Um dos efeitos desse processo, assinalou o pesquisador, é o maior aquecimento da troposfera, a camada atmosférica mais próxima da superfície terrestre, que passa a ter também ventos mais fortes. O Rio Grande do Sul, acrescentou, sempre foi palco de eventos severos, o que deve aumentar com o aquecimento da temperatura global. O Estado está localizado numa região de trânsito do fluxo de ar quente que vem da Amazônia e de entrada de ar frio que vem do sul. Segundo Francisco Aquino, Porto Alegre reuniu, no dia 1° de outubro, todas as condições para a ocorrência de tempo severo: entrada de ar quente do norte, entrada de ar frio vindo do sul e um jato de ar na troposfera funcionando como um exaustor. O problema desse tipo de cenário, advertiu, é a dificuldade de fazer previsões em função das nuvens convectivas que se formam em horas. “Uma única nuvem dessas gerou o tornado que atingiu São Miguel das Missões (no noroeste do Estado) em 2016”, exemplificou (ver vídeo abaixo).

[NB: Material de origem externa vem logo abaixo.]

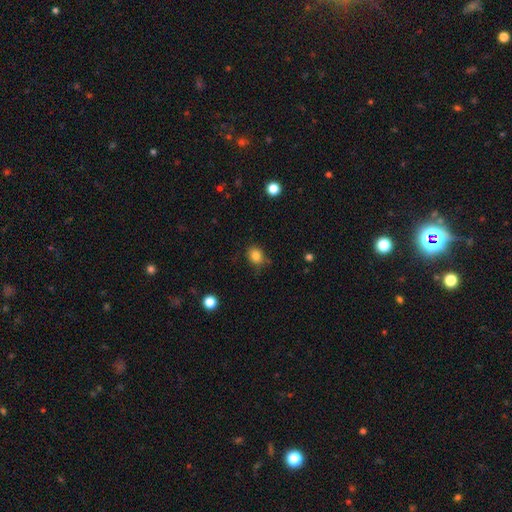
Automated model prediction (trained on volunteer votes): A smooth galaxy with no disk features (83%) that is round (52%).

Vote fractions:
- Smooth or featured? smooth: 83% / star or artifact: 11% / featured or disk: 5%
- How rounded? round: 52% / in between: 47% / cigar-shaped: 1%
- Merging? none: 74% / minor disturbance: 20% / major disturbance: 4% / merger: 2%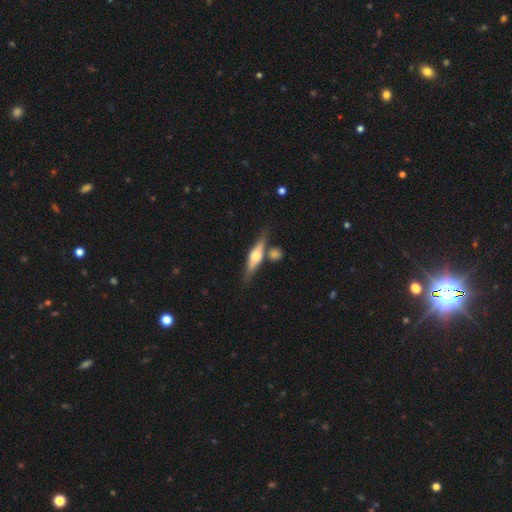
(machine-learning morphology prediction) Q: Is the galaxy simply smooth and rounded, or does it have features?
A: featured or disk — 64%.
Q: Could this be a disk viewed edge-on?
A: yes — 95%.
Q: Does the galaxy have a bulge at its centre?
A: rounded — 91%.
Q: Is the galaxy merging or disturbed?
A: none — 74%.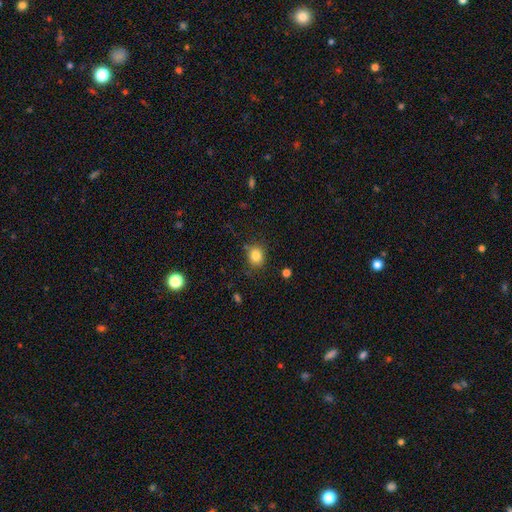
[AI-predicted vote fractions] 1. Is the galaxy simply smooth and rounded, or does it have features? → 84% smooth, 11% star or artifact, 6% featured or disk.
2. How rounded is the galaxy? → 67% round, 33% in between, 1% cigar-shaped.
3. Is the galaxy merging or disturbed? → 80% none, 13% minor disturbance, 3% major disturbance, 3% merger.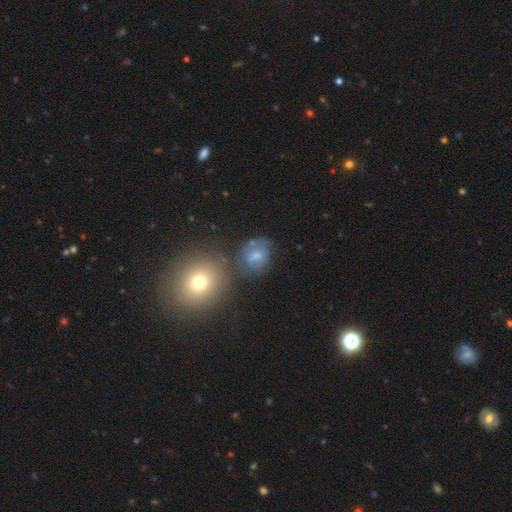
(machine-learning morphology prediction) Smooth or featured? smooth (54%)
How rounded? in between (49%, tied with round)
Merging? none (55%)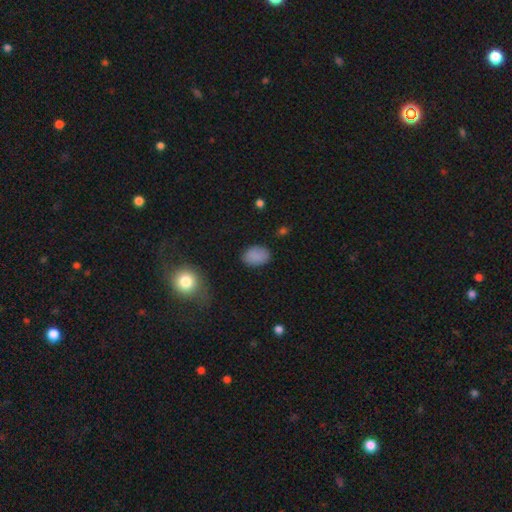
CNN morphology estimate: This is clearly a smooth galaxy (86%). How rounded: clearly in between (82%). Merging: clearly none (82%).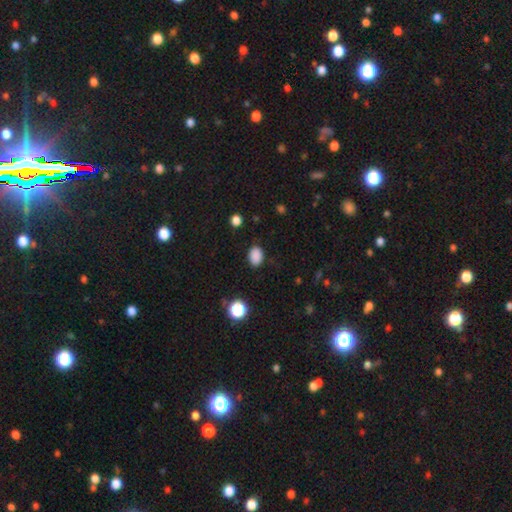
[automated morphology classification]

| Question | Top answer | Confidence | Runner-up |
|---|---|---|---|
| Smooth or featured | smooth | 86% | star or artifact (11%) |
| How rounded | in between | 75% | round (24%) |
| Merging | none | 86% | minor disturbance (10%) |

A circulação do ar inteira está mudando e aumentando as anomalias na região Sul. Entre essas anomalias, algumas podem parecer paradoxais, como o aumento das precipitações e das estiagens. O problema é que as chuvas estão ocorrendo de modo mais concentrado em curtos espaços de tempo, o que deverá afetar o abastecimento de água. Em função disso, previu o pesquisador, o Rio Grande do Sul terá que estocar água nos próximos anos para atender a demanda. “A bacia do Prata, de modo geral, terá que adotar uma política similar a da instalação de cisternas no Nordeste”. A geógrafa Mariana Lisboa Pessoa reforçou essa previsão, especialmente na região do Pampa, chamando a atenção para a necessidade de vencer uma resistência cultural para aplicar aqui medidas que, de um modo preconceituoso, muita gente acha que é “coisa do Nordeste”.

Mariana Pessoa: “Apesar de possuir grande disponibilidade hídrica, bacias do RS apresentam situação crítica”. (Foto: Guilherme Santos/Sul21)

Embora o Rio Grande do Sul possua uma grande disponibilidade hídrica, salientou a pesquisadora, as suas bacias apresentam situações críticas pela baixa qualidade das águas e pela grande demanda, fenômenos relacionados com o alto grau de urbanização e industrialização, especialmente na Região Metropolitana de Porto Alegre.

A maior demanda por água doce do Estado, observou Mariana Pessoa, é para atividades de irrigação, que consomem cerca de 78% do total de água utilizada. Além disso, acrescentou, o Estado usa quase o dobro da média nacional de agrotóxico nas lavouras: 8,3 litros por habitante contra 4,5 l/hab. “O excesso de agrotóxico contamina o solo, as águas subterrâneas e os mananciais do entorno, uma vez que a chuva drena o solo e carrega esses poluentes, afetando não apenas a qualidade dessas águas, mas todo o ecossistema do local”, advertiu.

O Rio Grande do Sul, concluiu Francisco Aquino, está intimamente ligado às mudanças ambientais globais. “A América do Sul é o continente onde mais chove no planeta e as tempestades mais severas ocorrem justamente no Sul do Brasil. Esses fenômenos devem se intensificar nas próximas décadas com um grau de certeza muito elevado”, afirmou. O Estado deveria ter, portanto, um interesse especial por esse tema, fortalecendo as instituições com capacidade de produção de pesquisa e inteligência, como é o caso da FEE.

No plano nacional, o pesquisador lamentou que o Brasil tenha se tornado de novo um grande poluidor global, com o aumento do desmatamento. “A maior contribuição que o país poderia dar aos esforços mundiais contra o aquecimento global seria diminuir o desmatamento. No entanto, em setembro, batemos o recorde de queimadas na Amazônia. Lamentavelmente, nos tornamos de novo um grande poluidor”.